ILD was found in 23 SSc patients (67.6%); 20 patients had diffuse type while 3 patients had limited type. Non-specific interstitial pneumonia (NSIP) was found in 56.5%, usual interstitial pneumonia (UIP) was found in 21.7%, pleuroparenchymal fibroelastosis (PPFE) was found in 8.7%, and organizing pneumonia (OP) with the mixed pattern was found in 13% of SSc patients. Additionally, the mean IL-33 level in SSc patients was 98±12.7 compared to 66.2±10.6 in the control group (p < 0.001), with ILD patients having a significantly higher level (101.7±13.4) than those without (90.4±6.2), and a strong positive correlation with mRSS.
Even in asymptomatic patients with SSc, ILD is prevalent, with NSIP being the most common pattern. IL-33 could be considered a potential biomarker for predicting the presence of ILD in SSc patients.
肺部受累是系统性硬化症(SSc)相关发病率和死亡率的最常见主要原因。因此,确定各种肺部受累的模式对于这些患者的临床管理至关重要。在目前的研究中,我们旨在研究与 SSc 患者(SSc-ILD)相关的间质性肺病(ILD)的模式及其与血清标志物和临床参数的关系。
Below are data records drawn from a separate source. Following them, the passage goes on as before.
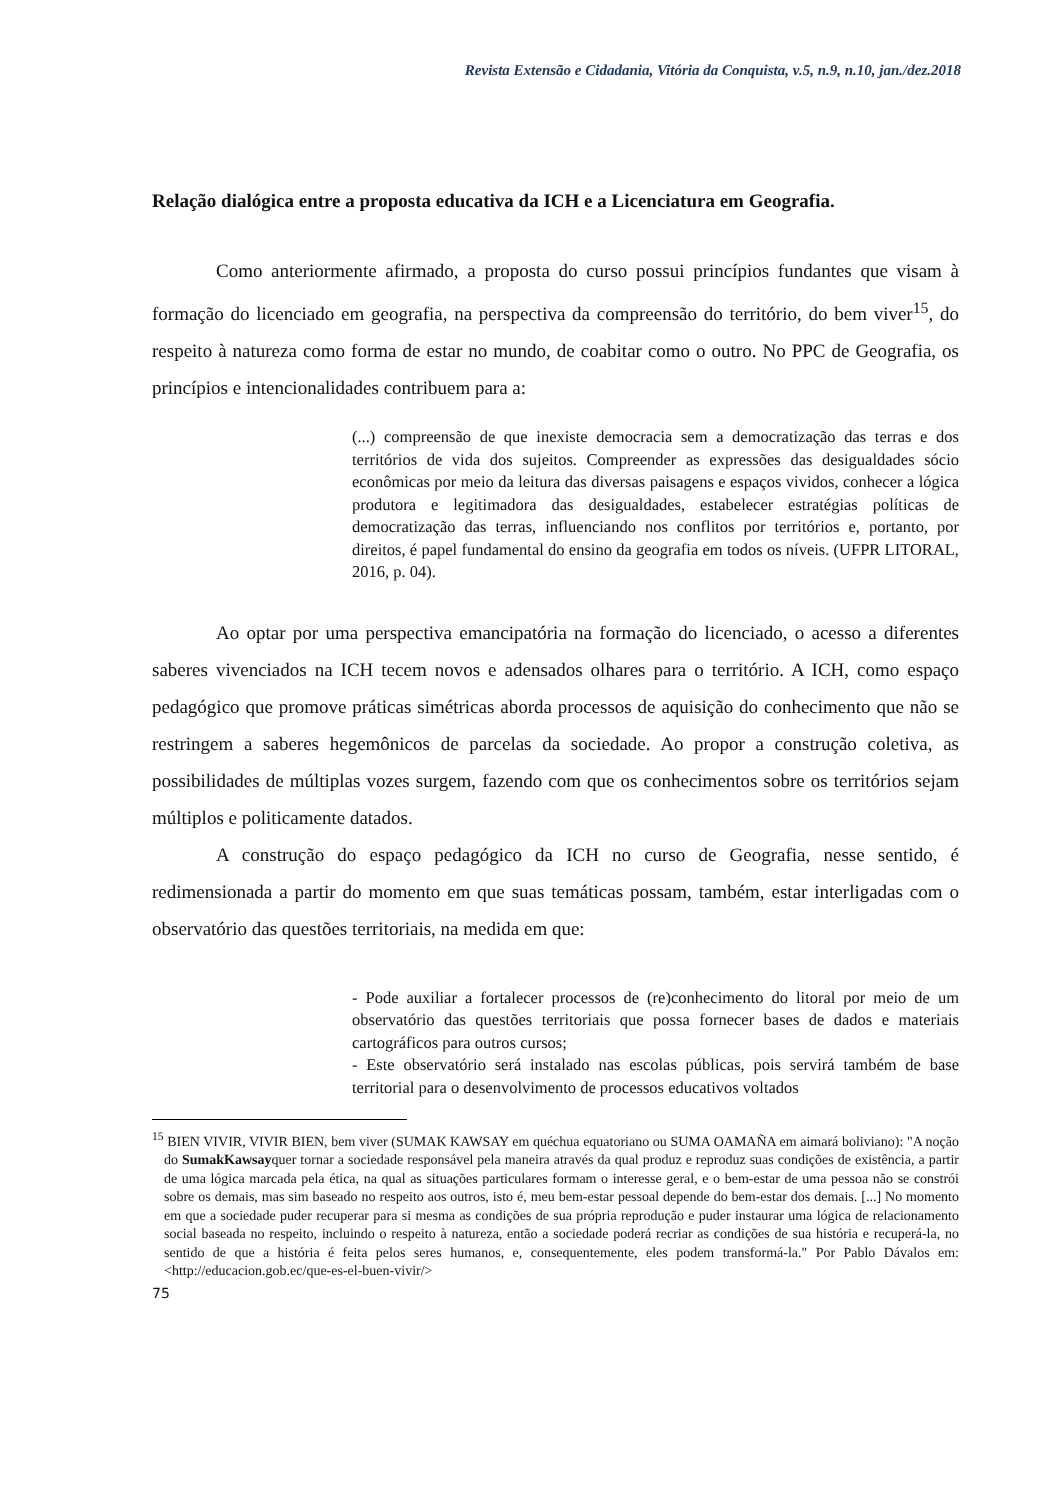Revista Extensão e Cidadania, Vitória da Conquista, v.5, n.9, n.10, jan./dez.2018
Relação dialógica entre a proposta educativa da ICH e a Licenciatura em Geografia.
Como anteriormente afirmado, a proposta do curso possui princípios fundantes que visam à formação do licenciado em geografia, na perspectiva da compreensão do território, do bem viver<sup>15</sup>, do respeito à natureza como forma de estar no mundo, de coabitar como o outro. No PPC de Geografia, os princípios e intencionalidades contribuem para a:
(...) compreensão de que inexiste democracia sem a democratização das terras e dos territórios de vida dos sujeitos. Compreender as expressões das desigualdades sócio econômicas por meio da leitura das diversas paisagens e espaços vividos, conhecer a lógica produtora e legitimadora das desigualdades, estabelecer estratégias políticas de democratização das terras, influenciando nos conflitos por territórios e, portanto, por direitos, é papel fundamental do ensino da geografia em todos os níveis. (UFPR LITORAL, 2016, p. 04).
Ao optar por uma perspectiva emancipatória na formação do licenciado, o acesso a diferentes saberes vivenciados na ICH tecem novos e adensados olhares para o território. A ICH, como espaço pedagógico que promove práticas simétricas aborda processos de aquisição do conhecimento que não se restringem a saberes hegemônicos de parcelas da sociedade. Ao propor a construção coletiva, as possibilidades de múltiplas vozes surgem, fazendo com que os conhecimentos sobre os territórios sejam múltiplos e politicamente datados.
A construção do espaço pedagógico da ICH no curso de Geografia, nesse sentido, é redimensionada a partir do momento em que suas temáticas possam, também, estar interligadas com o observatório das questões territoriais, na medida em que:
- Pode auxiliar a fortalecer processos de (re)conhecimento do litoral por meio de um observatório das questões territoriais que possa fornecer bases de dados e materiais cartográficos para outros cursos;
- Este observatório será instalado nas escolas públicas, pois servirá também de base territorial para o desenvolvimento de processos educativos voltados
<sup>15</sup> BIEN VIVIR, VIVIR BIEN, bem viver (SUMAK KAWSAY em quéchua equatoriano ou SUMA OAMAÑA em aimará boliviano): "A noção do SumakKawsayquer tornar a sociedade responsável pela maneira através da qual produz e reproduz suas condições de existência, a partir de uma lógica marcada pela ética, na qual as situações particulares formam o interesse geral, e o bem-estar de uma pessoa não se constrói sobre os demais, mas sim baseado no respeito aos outros, isto é, meu bem-estar pessoal depende do bem-estar dos demais. [...] No momento em que a sociedade puder recuperar para si mesma as condições de sua própria reprodução e puder instaurar uma lógica de relacionamento social baseada no respeito, incluindo o respeito à natureza, então a sociedade poderá recriar as condições de sua história e recuperá-la, no sentido de que a história é feita pelos seres humanos, e, consequentemente, eles podem transformá-la." Por Pablo Dávalos em: <http://educacion.gob.ec/que-es-el-buen-vivir/>
75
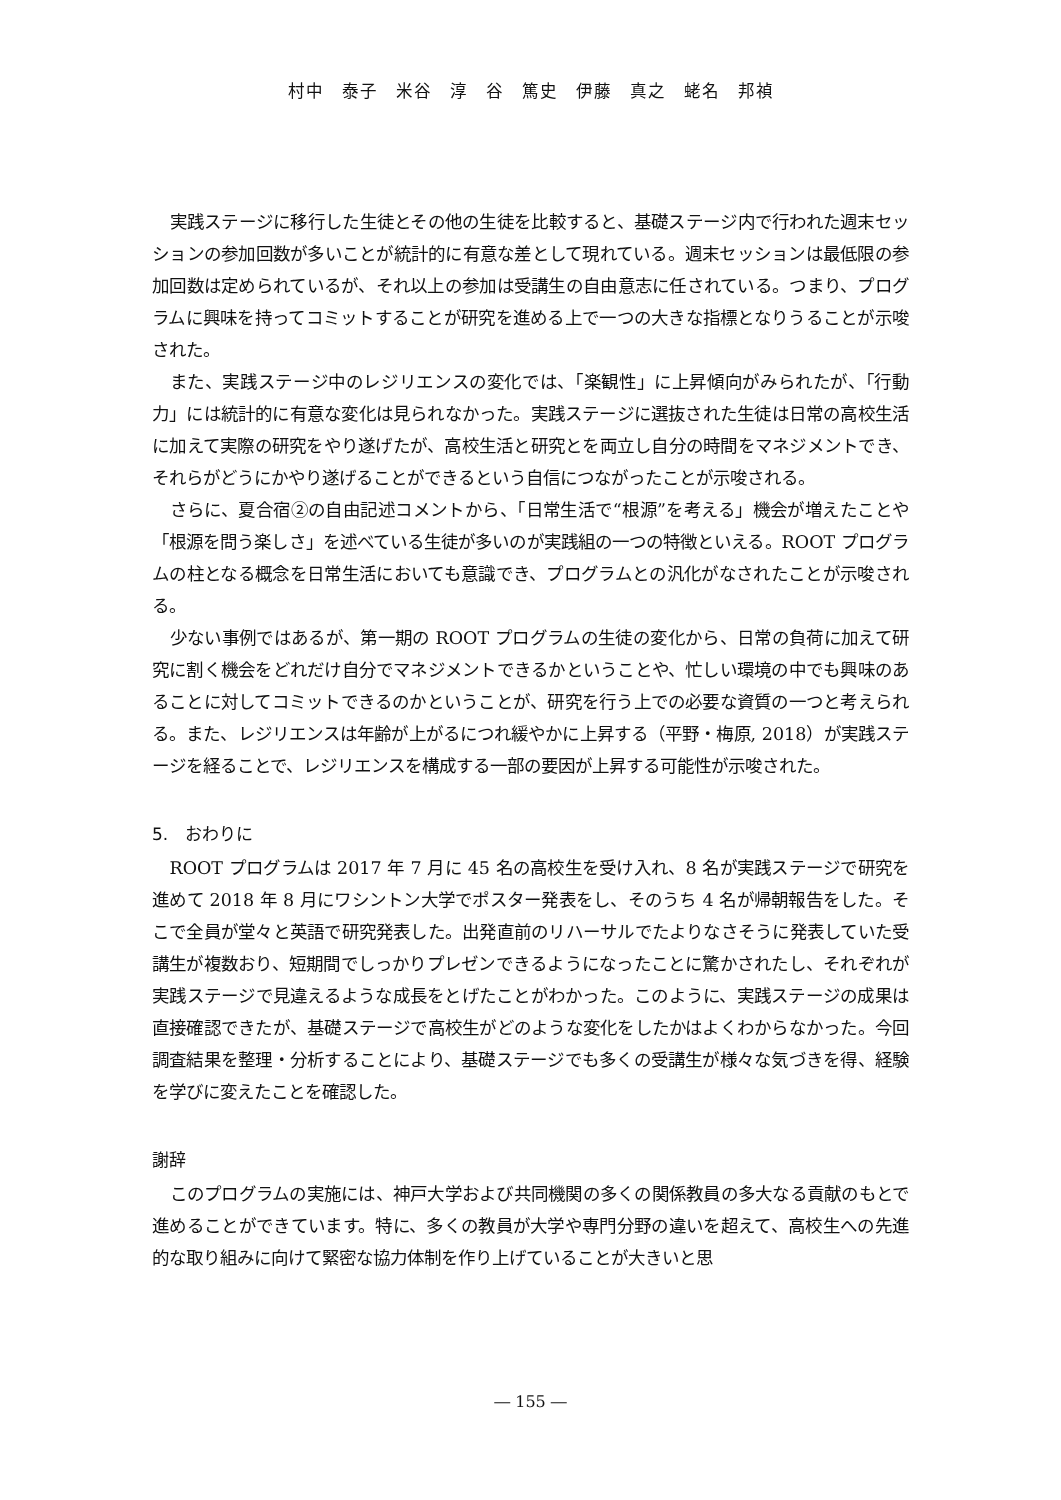村中　泰子　米谷　淳　谷　篤史　伊藤　真之　蛯名　邦禎
実践ステージに移行した生徒とその他の生徒を比較すると、基礎ステージ内で行われた週末セッションの参加回数が多いことが統計的に有意な差として現れている。週末セッションは最低限の参加回数は定められているが、それ以上の参加は受講生の自由意志に任されている。つまり、プログラムに興味を持ってコミットすることが研究を進める上で一つの大きな指標となりうることが示唆された。
また、実践ステージ中のレジリエンスの変化では、「楽観性」に上昇傾向がみられたが、「行動力」には統計的に有意な変化は見られなかった。実践ステージに選抜された生徒は日常の高校生活に加えて実際の研究をやり遂げたが、高校生活と研究とを両立し自分の時間をマネジメントでき、それらがどうにかやり遂げることができるという自信につながったことが示唆される。
さらに、夏合宿②の自由記述コメントから、「日常生活で“根源”を考える」機会が増えたことや「根源を問う楽しさ」を述べている生徒が多いのが実践組の一つの特徴といえる。ROOT プログラムの柱となる概念を日常生活においても意識でき、プログラムとの汎化がなされたことが示唆される。
少ない事例ではあるが、第一期の ROOT プログラムの生徒の変化から、日常の負荷に加えて研究に割く機会をどれだけ自分でマネジメントできるかということや、忙しい環境の中でも興味のあることに対してコミットできるのかということが、研究を行う上での必要な資質の一つと考えられる。また、レジリエンスは年齢が上がるにつれ緩やかに上昇する（平野・梅原, 2018）が実践ステージを経ることで、レジリエンスを構成する一部の要因が上昇する可能性が示唆された。
5.　おわりに
ROOT プログラムは 2017 年 7 月に 45 名の高校生を受け入れ、8 名が実践ステージで研究を進めて 2018 年 8 月にワシントン大学でポスター発表をし、そのうち 4 名が帰朝報告をした。そこで全員が堂々と英語で研究発表した。出発直前のリハーサルでたよりなさそうに発表していた受講生が複数おり、短期間でしっかりプレゼンできるようになったことに驚かされたし、それぞれが実践ステージで見違えるような成長をとげたことがわかった。このように、実践ステージの成果は直接確認できたが、基礎ステージで高校生がどのような変化をしたかはよくわからなかった。今回調査結果を整理・分析することにより、基礎ステージでも多くの受講生が様々な気づきを得、経験を学びに変えたことを確認した。
謝辞
このプログラムの実施には、神戸大学および共同機関の多くの関係教員の多大なる貢献のもとで進めることができています。特に、多くの教員が大学や専門分野の違いを超えて、高校生への先進的な取り組みに向けて緊密な協力体制を作り上げていることが大きいと思
― 155 ―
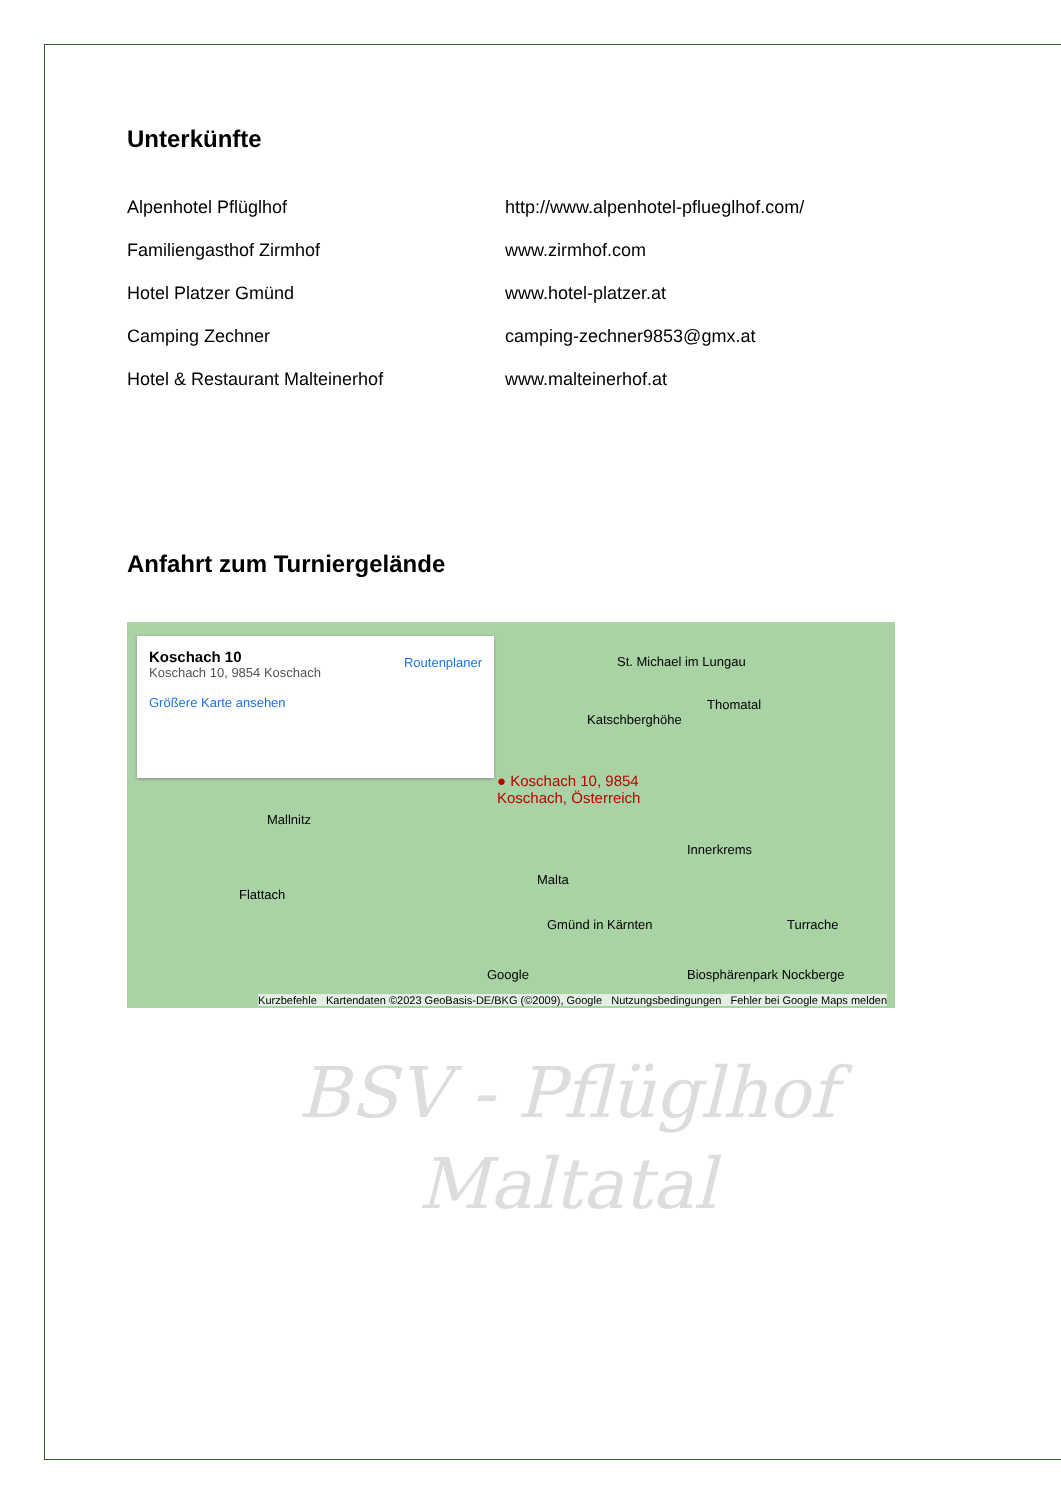Unterkünfte
Alpenhotel Pflüglhof http://www.alpenhotel-pflueglhof.com/
Familiengasthof Zirmhof www.zirmhof.com
Hotel Platzer Gmünd www.hotel-platzer.at
Camping Zechner camping-zechner9853@gmx.at
Hotel & Restaurant Malteinerhof www.malteinerhof.at
Anfahrt zum Turniergelände
Koschach 10
Koschach 10, 9854 Koschach Routenplaner
Größere Karte ansehen
St. Michael im Lungau
Thomatal
Katschberghöhe
● Koschach 10, 9854
Koschach, Österreich
Mallnitz
Innerkrems
Malta
Flattach
Gmünd in Kärnten Turrache
Biosphärenpark Nockberge
Google
Kurzbefehle Kartendaten ©2023 GeoBasis-DE/BKG (©2009), Google Nutzungsbedingungen Fehler bei Google Maps melden
BSV - Pflüglhof
Maltatal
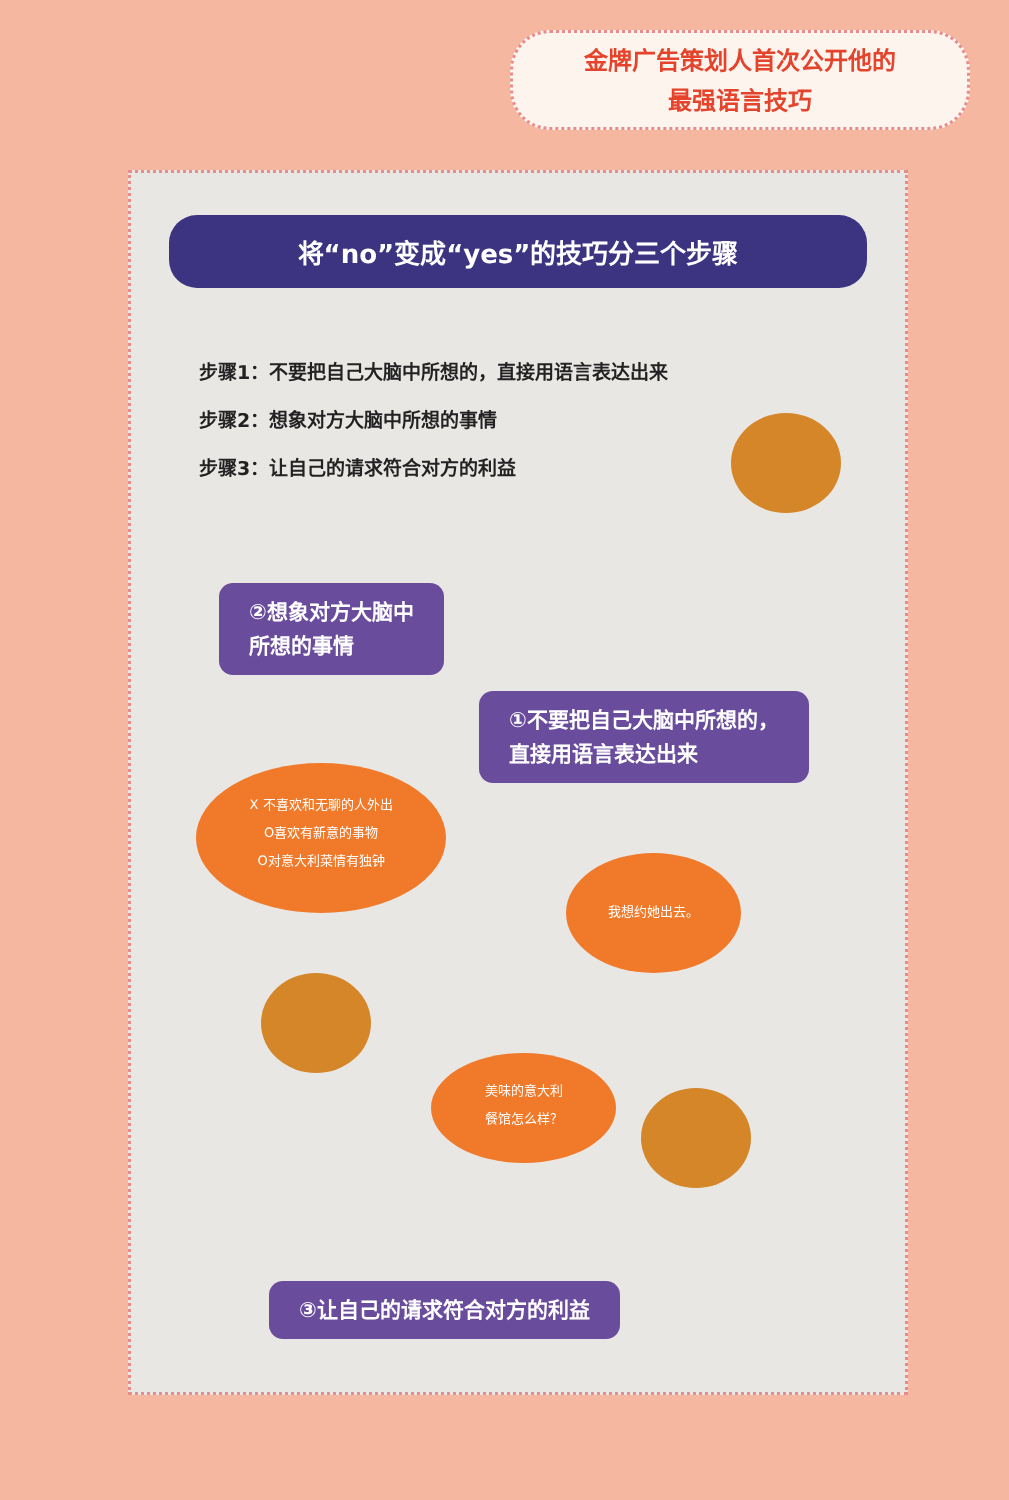金牌广告策划人首次公开他的
最强语言技巧
将“no”变成“yes”的技巧分三个步骤
步骤1：不要把自己大脑中所想的，直接用语言表达出来
步骤2：想象对方大脑中所想的事情
步骤3：让自己的请求符合对方的利益
②想象对方大脑中
所想的事情
①不要把自己大脑中所想的，
直接用语言表达出来
X 不喜欢和无聊的人外出
O喜欢有新意的事物
O对意大利菜情有独钟
我想约她出去。
美味的意大利
餐馆怎么样？
③让自己的请求符合对方的利益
对 34 名符合 2013 年 ACR/EULAR SSc 标准的成年 SSc 患者和 40 名年龄和性别匹配的健康对照组进行了横断面研究。对患者进行了病史采集、临床检查、使用改良罗德纳皮肤评分(mRSS)进行皮肤评估、胸部 X 线(CXR)、肺功能检查(PFTs)和胸部高分辨率计算机断层扫描(HRCT)。除了进行常规实验室检查外,还进行了免疫检查和酶联免疫吸附试验(ELISA)以确定 IL-33 水平。
ILD 在 23 名 SSc 患者中发现(67.6%);20 名患者为弥漫性,3 名患者为局限性。非特异性间质性肺炎(NSIP)占 56.5%,寻常性间质性肺炎(UIP)占 21.7%,胸膜肺弹性纤维增生症(PPFE)占 8.7%,机化性肺炎(OP)混合模式占 13%。此外,SSc 患者的平均 IL-33 水平为 98±12.7,而对照组为 66.2±10.6(p<0.001),ILD 患者的水平显著更高(101.7±13.4)比没有ILD 的患者(90.4±6.2),与 mRSS 呈强正相关。
即使在无症状的 SSc 患者中,ILD 也很常见,其中 NSIP 是最常见的模式。IL-33 可以被认为是预测 SSc 患者存在 ILD 的潜在生物标志物。